The observations of many natural health practitioners indicate that a balanced body chemistry is the key to normalizing cholesterol. Dr. William Koch, MD, an eminent physician, wrote:

"Cholesterol ... is no problem when the oxidations are efficient and diet is sensible. In all our observations, high levels drop ... it steadies to a good normal when the oxidations are re-established to normal." (Normal oxidations refers to the efficient burning of food and the generation of adequate energy from food.)
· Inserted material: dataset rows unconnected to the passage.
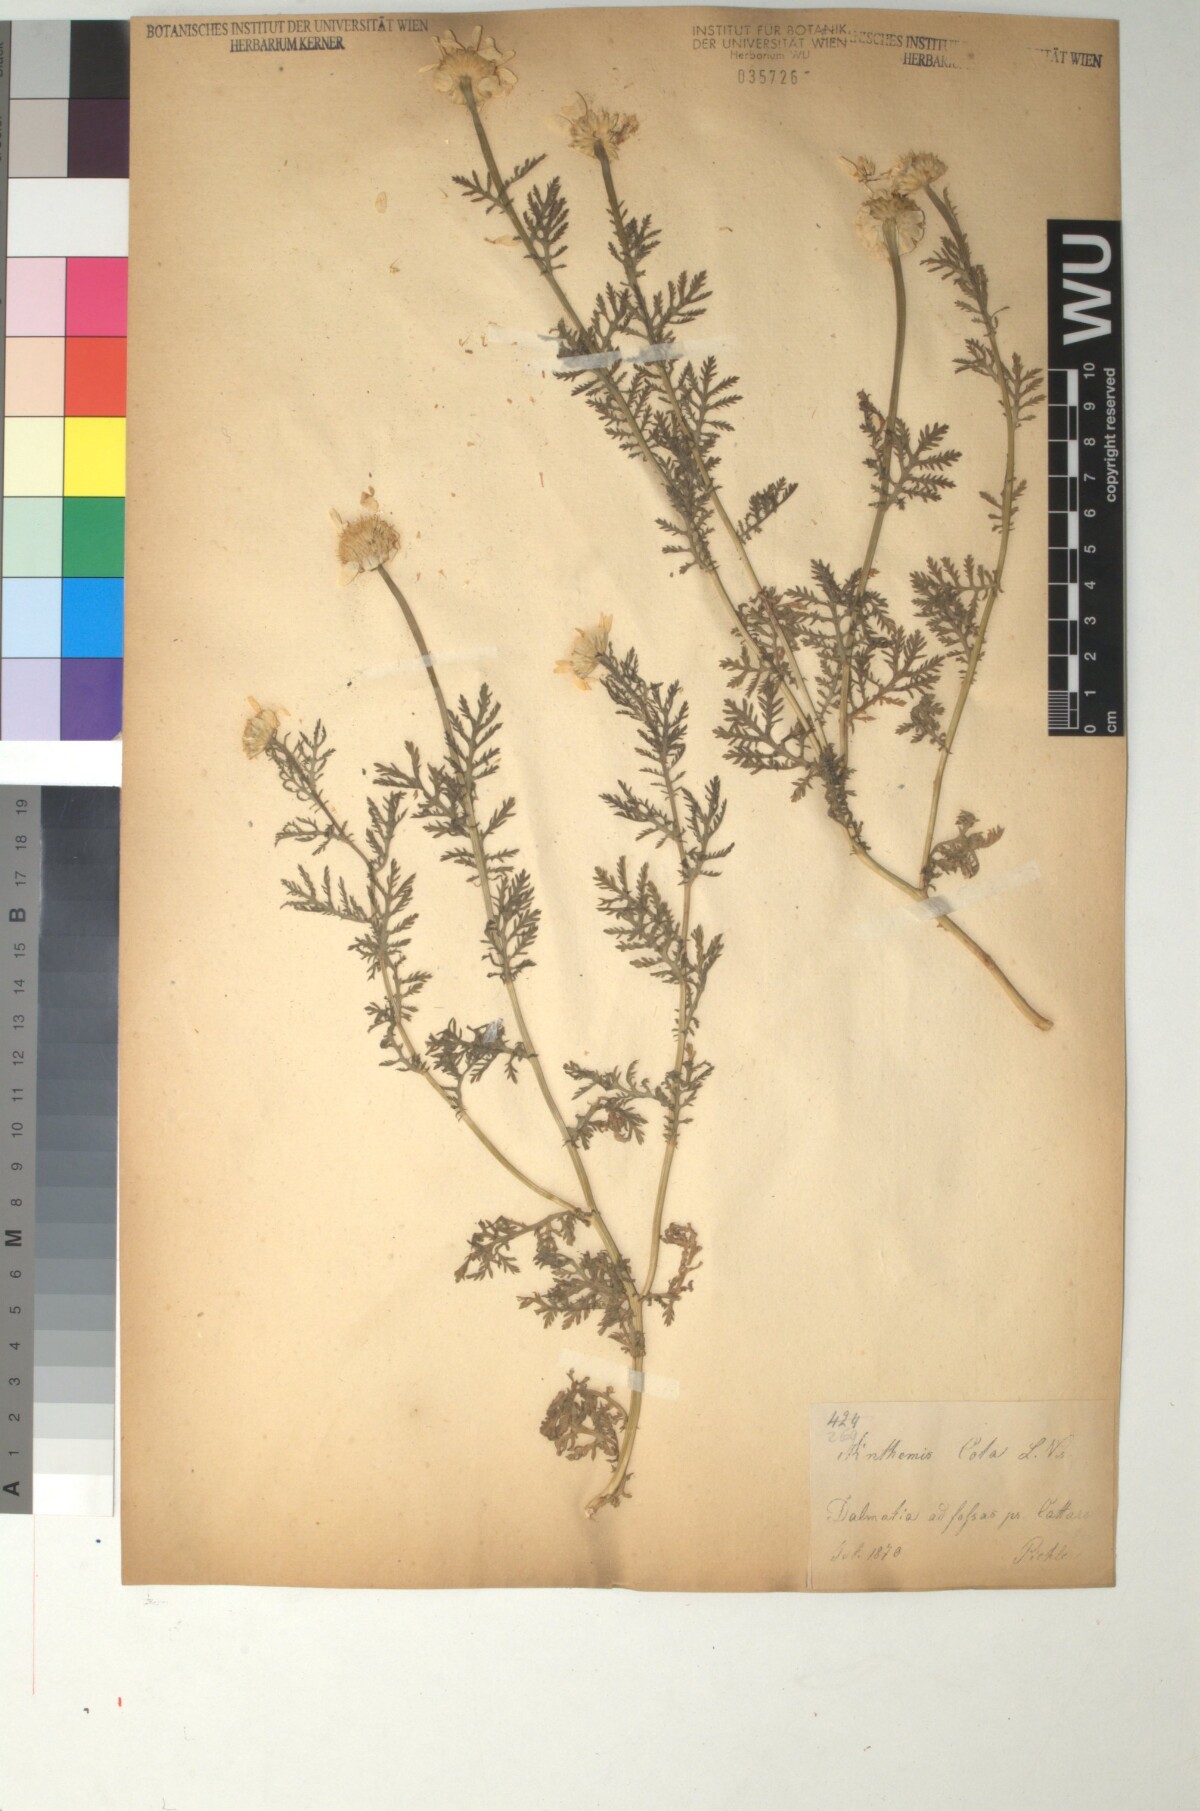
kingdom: Plantae
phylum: Tracheophyta
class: Magnoliopsida
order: Asterales
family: Asteraceae
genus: Cota
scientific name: Cota altissima
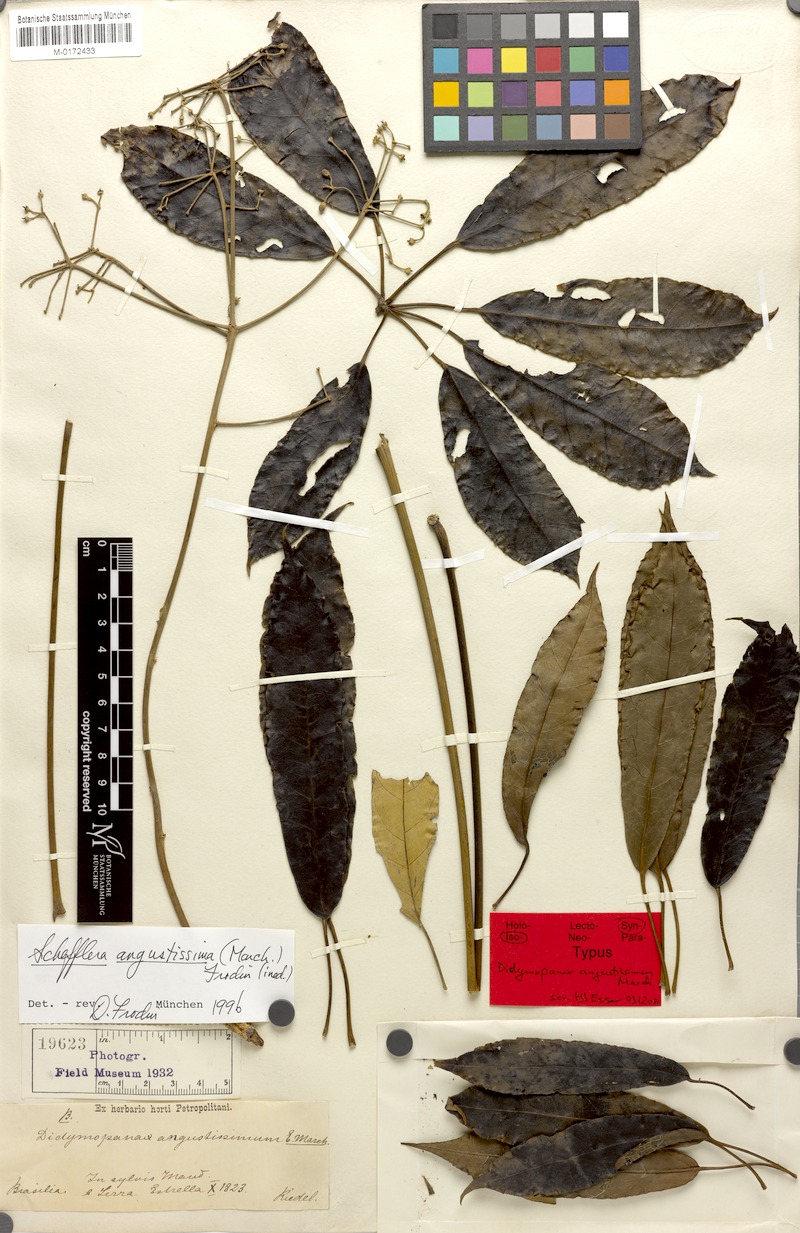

Most cholesterol is manufactured within the body. A maximum of about 4% of all cholesterol comes from the diet. Cholesterol is the raw material for the adrenal stress hormones and the sex hormones. The body often reacts to stress by producing more cholesterol. This allows the body to make more stress-fighting hormones. As biochemical stress is reduced through a scientific nutrition program, cholesterol levels often decrease without the need for restrictive diets.

In fact, eating some animal products often helps balance body chemistry. In these instances, cholesterol levels or the cholesterol/HDL ratio improves, although the diet contains cholesterol-containing foods.

FAST OXIDATION, FATS AND OILS

In general, fast oxidizers can and should eat more butter and other quality fatty foods. Their faster metabolism handles the fats and oils very well. These foods have a calming, relaxing effect on their metabolism. We say these people are like cars with 8 or 10-cylinder engines. They burn more calories and thrive on higher-calorie foods, particularly fats and oils. It they do not eat them, they will crave carbohydrates, the other ‘fuel’ food.

“True” fast oxidizers, those whose body chemistry is actually in fast oxidation, usually have low cholesterol levels. Today, however, many people whose hair mineral analysis indicates fast oxidation are only “temporary” fast oxidizers. This means they will quickly change to slower oxidizers when their bodies are properly supported nutritionally. These people usually do not do as well on more butter and other fats, although some is fine.

Even those with slow oxidation rates, however, can eat some butter unless they are sensitive to it. Butter is an excellent overall food for everyone at all ages.

SUMMARY

The argument for eating margarine and other products containing hydrogenated oils are their lack of cholesterol. Margarine is also less expensive than butter.

However, margarine often contains poor-quality, refined, artificially saturated vegetable oil. It also contains harmful trans-fatty acids, and often residues of toxic metals such as nickel and cadmium. It does not contain many nutrients at all.

Butter, by contrast, is a natural food and one of the best sources of important fat-soluble vitamins. You will pay more for butter, but nutritionally and for its purity, it is well worth it.